I retrieved my coffee and left that place feeling an awful sense of loss. My dream of becoming the pettiest burglar of all petty burglars would die unrealized.

It would be about a year later I was in another coffee house somewhere else in town and when I went to the restroom there, I realized something that made my heart race, my eyes go wide, and my chest swell: this place, as well it seems, had a locked supply cabinet. I was back the next day, with my picks tucked in my coat pocket as they had been the year before, and I entered The Vault.

Problem was- Or rather, problems were that, for one, of the two bathrooms, one was down for maintenance, making potty-Demand suddenly outweigh potty-Supply. Secondly, I hadn’t hardly practiced since giving up on The Dream, and all that; and in my haste to make it back here, hadn’t thought to practice.
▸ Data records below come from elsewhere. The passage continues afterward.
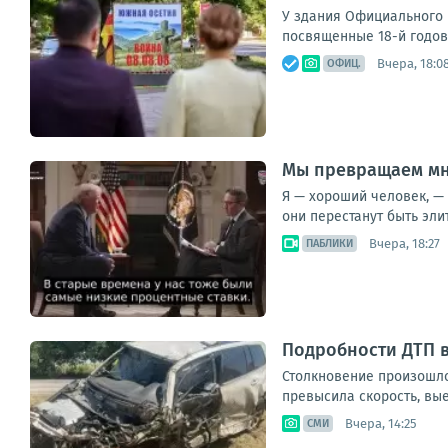
У здания Официального 
посвященные 18-й годовщ
Вчера, 18:0
ОФИЦ.
Мы превращаем мн
Я — хороший человек, — 
они перестанут быть элит
Вчера, 18:27
ПАБЛИКИ
Подробности ДТП 
Столкновение произошло
превысила скорость, вые
Вчера, 14:25
СМИ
You ever had one of those moments where you’re in a public restroom and someone just tries the handle without knocking first? Of course, it’s probably locked, but the thought still suddenly strikes your mind, “OH GOD, did I remember to lock it?” This was like that, except instead of a psuedo-embarrassing, “You caught me on the pot” moment between adults, I still can’t rightly think of a good “This isn’t what it looks like” explanation for getting caught doing what I was doing.

So, after a number of heart-attacks at the jiggled handle and minutes listening to the whispers in the hallway, I flushed (as a cover) and left, The Dream still unrealized.

A couple days later, I asked Pierre if I could borrow that stash of locks I’d gotten him and that night spent probably four hours in a Rocky-style training montage, tearing my way through lock after lock until it became second nature.

I was The Key.

I wrote a new letter and was back the next day. Waltzed into that bathroom, had the lock popped and the cabinet opened quieter than a church mouse in maybe two minutes. One of the most undeservedly proud moments of my life, hands down.

The new note I’d written…well, I’ll be honest, I don’t fully remember what was in it. I know I put some “Play it Forward” cards in it but not specifically which ones, and the rest was basically just a list of compliments to whoever read it. And I’ll be real, ever since pulling that reverse-caper, I’ve wanted to go back and pick it again just to KNOW that my note’s been found, evidence that someone out there knows of my skills as an as-of-yet-not-quite-renowned infiltrator.

That, and I think part of me is just scared that they’ve installed a camera system or something, however unlikely or super illegal (I think?) that would be.

FIN

And that’s all for now, everybody. This one was fun. Catch y’all Tuesday!